Monstruitos exiliados
Por Boris Katunaric
Como ejercicio el recordar es un oficio que nos llega vaya uno a saber en qué momento. Cómo recordar, a través de qué mecanismo los engranajes de la memoria mueven la rueda que hace nítido y claro eso tan buscado, puede ser un misterio, o sólo dependemos de cierta iluminación, cierto momento de lucidez para que la palanca se accione, motivada tal vez por el azar.
Paraguay empieza por eso, el intento de recordar vinculado al azar. Cáceres, albañil y levantador de quinielas, está internado después de un accidente. “El hospital es el setenta y tres, piensa, porque se le da por relacionar todo con los números y los sueños”. El azar interviene los recuerdos y los dispara, los proyecta en una diacronía, las seis noches que intenta recordar y cuenta.
El personaje hospitalizado recuerda otra situación hospitalaria, él al cuidado de su hermano en una lenta agonía. En una de las salidas a fumar, más por surfear el tedio que por el vicio mismo, Cáceres conoce una serie de personajes de lo más extraños. El incendio de un auto abandonado es el escenario del encuentro. Es el líder de este grupo quien se presenta, Molina, pidiéndole fuego. Este encuentro desemboca en una invitación a comer un guiso.
Las seis noches crean una trama en donde lo que sobresale es la mirada incrédula de Cáceres, y esto es un logro del texto que nos transmite esa sensación de no saber bien qué está pasando, desconfiar, volver a preguntarse por qué estamos en un lugar extraño y a la vez no poder dejar de estar ahí, rodeado de situaciones cercanas al delirio, y pensar lo qué seduce de ellas (además de la hermana de Molina) y qué hay de nosotros en eso.

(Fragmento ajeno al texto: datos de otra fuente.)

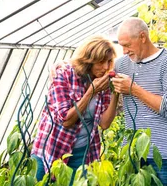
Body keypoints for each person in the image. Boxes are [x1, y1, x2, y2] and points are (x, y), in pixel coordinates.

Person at [31, 36, 119, 185]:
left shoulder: (102, 81)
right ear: (88, 60)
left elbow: (104, 124)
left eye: (109, 61)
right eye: (101, 61)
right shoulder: (64, 75)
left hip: (84, 152)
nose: (105, 67)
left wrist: (115, 93)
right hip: (52, 149)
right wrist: (91, 92)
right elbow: (66, 120)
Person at [111, 17, 167, 186]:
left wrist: (134, 89)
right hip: (134, 154)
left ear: (142, 37)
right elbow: (96, 67)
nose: (123, 51)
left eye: (127, 45)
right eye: (121, 45)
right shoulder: (121, 64)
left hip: (165, 155)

Hay un punto clave en la novela. Su diálogo con Molina, o en realidad la alocución de éste hacia un muy poco comunicativo Cáceres, que deja en claro cuál es la situación que viven los personajes. “Los lugares me fueron expulsando”, dice el mecánico, y es lo suficientemente claro para sintetizar qué son estos personajes. No son exactamente exiliados, esto incluye una condición política, son excluidos, desechados. Por eso se hacen llamar “Los estropeados”. Y acá está el verdadero factor político y estético que da sentido a esta construcción algo grotesca. Personajes en clave lamborghiniana; Stroppanis, Estropeados, niños proletarios, parias, locos. Al decir de Osvaldo “Con el correr de los años el niño proletario se convierte en hombre proletario y vale menos que una cosa. Contrae sífilis y, enseguida que la contrae, siente el irresistible impulso de casarse para perpetuar la enfermedad a través de las generaciones”.
El taller de Molina es un refugio antibombas de la normalidad, de lo normado, eso nos declara un grafiti que dice “viejo puto” en la persiana, además de una virgen sin manos que aparenta distinguirse. El paganismo reúne a estos estropeados, los cobija, los sostiene en este mundo hostil. Cáceres con un pie adentro y otro afuera va conociendo a estos monstruitos. Se familiariza y al mismo tiempo los rechaza.
Paraguay no es un relato de fronteras, tampoco una novela hospitalaria. Así lo dice el autor en una entrevista con Marvel Aguilera “Hay una lectura que yo hice después, posterior a la escritura, donde veo que, si bien no es la historia de un migrante (aunque la fuera, no es el centro) esa poca conexión que hay con el hermano es lo que lo conecta a su propia historia: la de los abuelos y el desalojo de su casa, la de vivir en pensiones hacinadas. No quise hacer una novela sobre el migrante en problemas, pero tampoco una novela hospitalaria. Me sirvieron de puntapié y de base para darle entidad al personaje, para que pise, para su pasado y presente”.
Paraguay, sus personajes, es un relato urbano que podría recordar más a un Silvio Astier llevado al más oscuro túnel de la locura, o a unos siete locos que no planean la revolución sino poder transcurrir sin que los sigan forzando al exilio, al autoexilio, que les permitan seguir en ese refugio antibombas de lo normado.